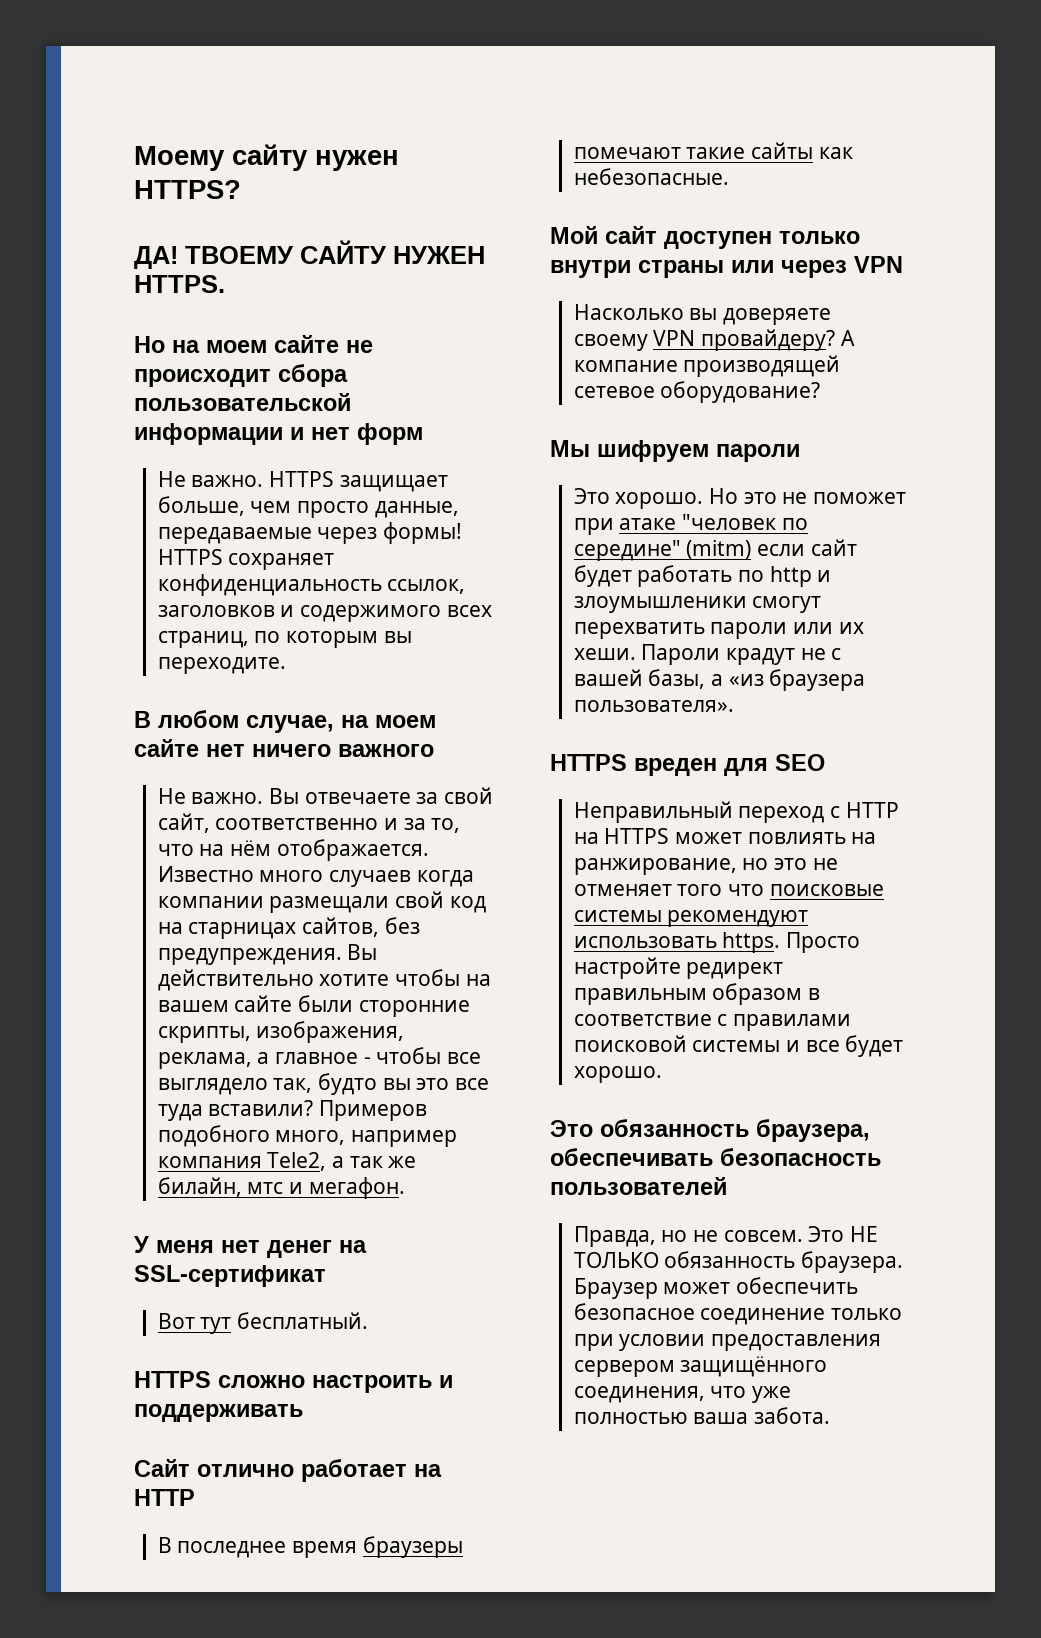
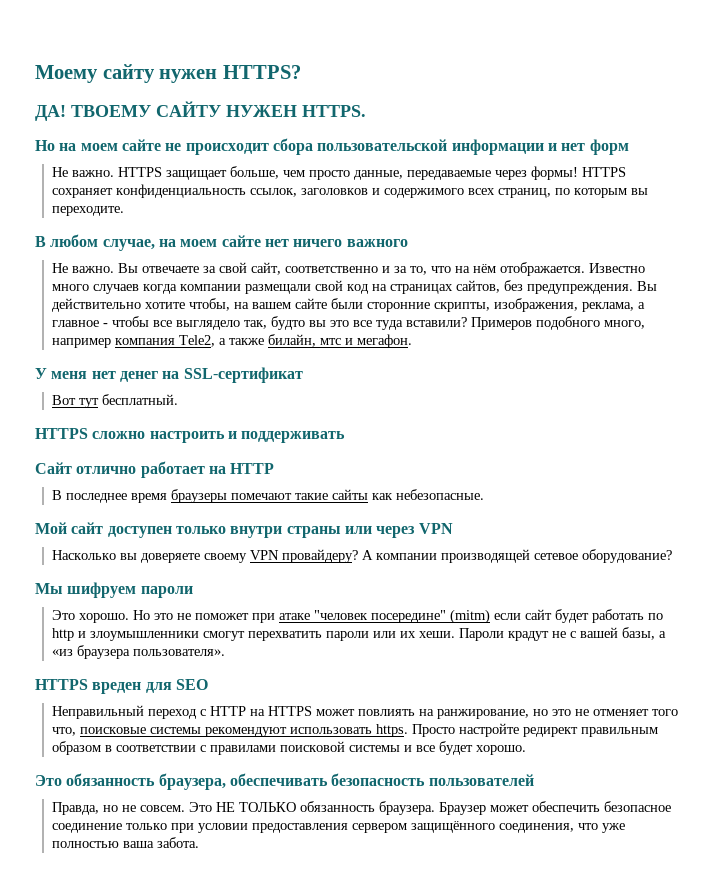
[188,922,297,939] старницах -> [389,284,453,294] страницах
[394,969,460,986] чтобы -> [188,298,230,311] чтобы,
[349,1156,417,1168] так же -> [228,338,264,345] также
[573,360,678,372] компание -> [375,553,437,560] компании
[781,518,808,530] [573,540,681,561] по середине" -> [370,610,446,623] посередине"
[573,596,747,613] злоумышленики -> [89,631,199,641] злоумышленники
[727,884,764,896] что -> [51,727,76,736] что,
[573,1014,712,1026] соответствие -> [115,745,196,752] соответствии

### EXERCISE INSTRUCTIONS:
The reply should consist only of the line containing "[781,518,808,530] [573,540,681,561] по" and all lines after it in the listing above, reproduced exactly.

### TASK SOLUTION:
[781,518,808,530] [573,540,681,561] по середине" -> [370,610,446,623] посередине"
[573,596,747,613] злоумышленики -> [89,631,199,641] злоумышленники
[727,884,764,896] что -> [51,727,76,736] что,
[573,1014,712,1026] соответствие -> [115,745,196,752] соответствии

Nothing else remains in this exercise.